2. Empathy & Active Listening: Clients often come in with complex backgrounds. Many are navigating deportation risks, domestic abuse, labor exploitation, or statelessness. This isn’t a job for someone who just wants to “check boxes” on a task list. You have to listen with purpose.

3. Adaptability: Some days are quiet, others are a tornado of phone calls and last-minute walk-ins. There’s not always a structured playbook.

What’s Unique About Doing This in Spain?

Even though I’m of Spanish descent, working in Spain has still surprised me in ways that only show up when you’re doing day-to-day business here.
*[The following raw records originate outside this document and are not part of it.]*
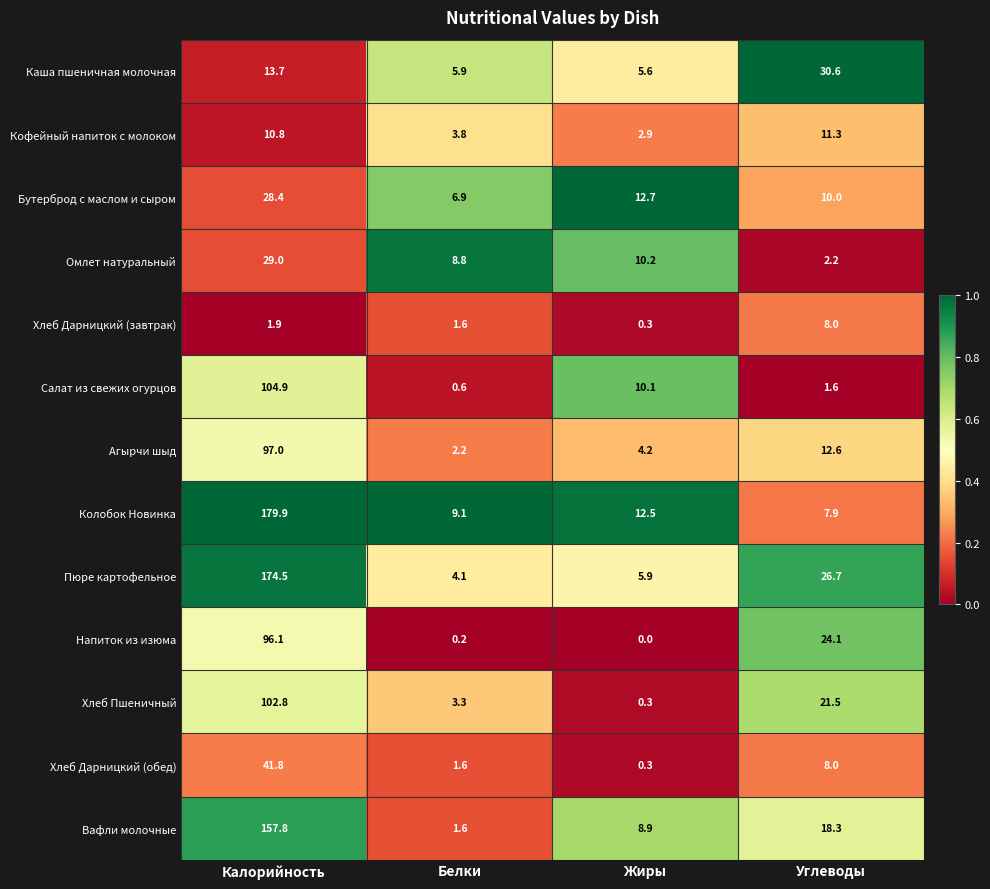

What is the difference between the maximum and second lowest values in the Хлеб Пшеничный series?

99.5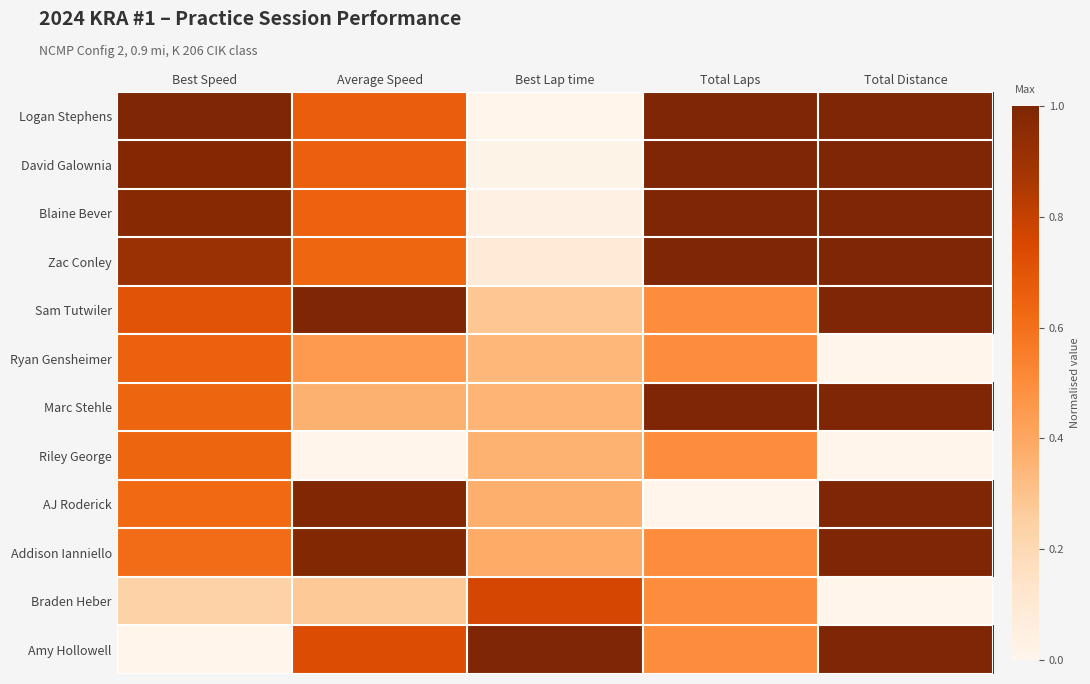

At which category is the sum across all series the highest?

Total Distance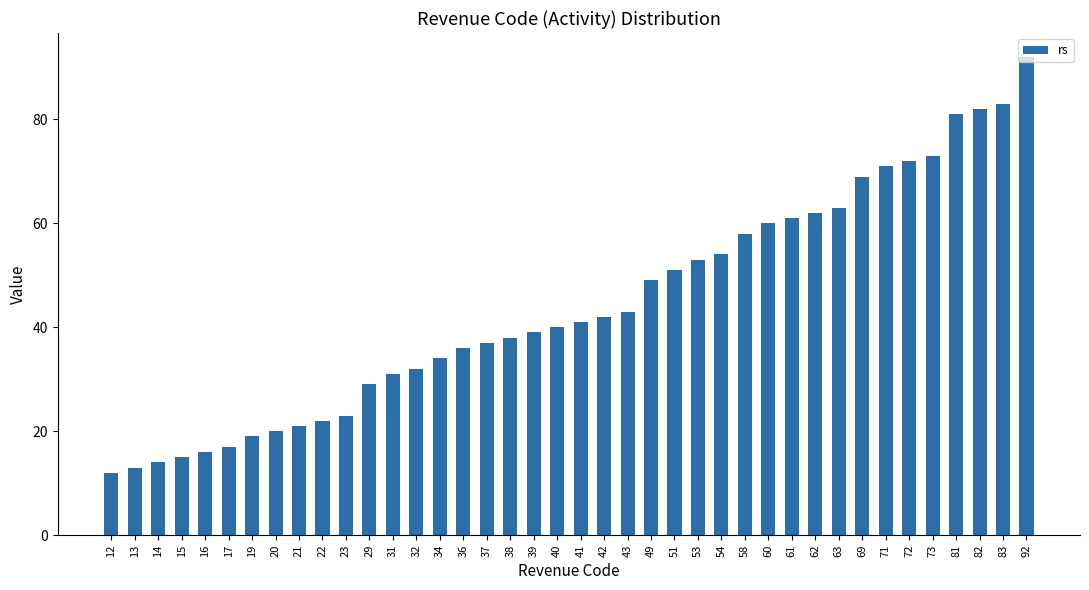

What is the difference between the maximum and minimum values?

80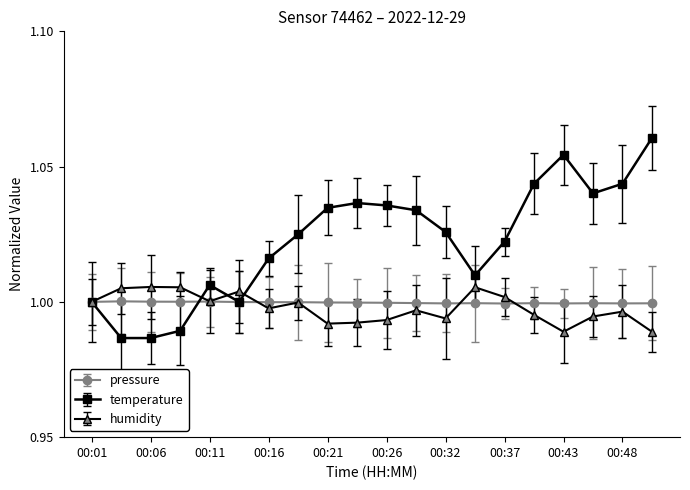

Which series has the largest total across all categories?

temperature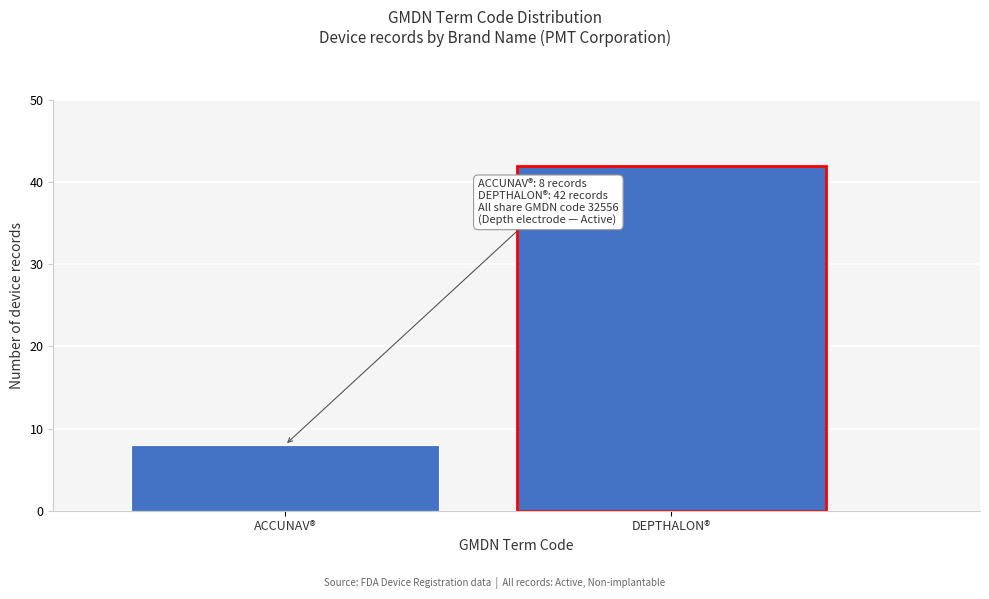

Reading right to left, list all the values displayed in this chart.

DEPTHALON®=42	ACCUNAV®=8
The Pace of Work: In the U.S., there’s an obsession with efficiency — go faster, automate, optimize. In Spain, there’s more tolerance for delay. People arrive late, systems are outdated, and lunch is non-negotiable. It’s not laziness, it’s cultural.

WhatsApp Is a Professional Tool: I cannot stress this enough — everything happens on WhatsApp. Client communication, internal coordination, even appointment reminders. It’s casual, fast, and sometimes chaotic. But it works, and it’s trusted here in a way that email just isn’t.

Formality in Dress vs. Informality in Speech: Professionally, people are well-dressed. No one’s rolling up in athleisure. But conversationally, everything is more relaxed. First names, cheek kisses (sometimes), and lots of informal grammar.

Understanding State Systems: Spain has a strong welfare state, but the layers of bureaucracy can make access incredibly complicated. NGOs like ACOBE fill the gaps, not because the services don’t exist, but because the system is hard to navigate for newcomers, especially without language fluency or legal knowledge.

Working at ACOBE is helping me develop more than just technical skills. I’m learning how to be globally competent, how to adapt communication styles across cultural contexts, how to read between the lines of institutional processes, and how to be effective without being extractive. I’m also learning how to advocate, not just with words, but with actions, paperwork, and persistence.

As someone interested in public policy and economics, this internship is a crash course in real-world systems. It’s not theory anymore — it’s the actual mechanics of helping people survive and thrive in a country that doesn’t always make it easy for them to do so.

This experience is forcing me to think about what “impact” actually means. Sometimes it’s not glamorous. It’s not protests or speeches or policy memos. Sometimes it’s just being the person who answers the phone and gives someone the information they need to stay in the country legally. And honestly? That’s enough.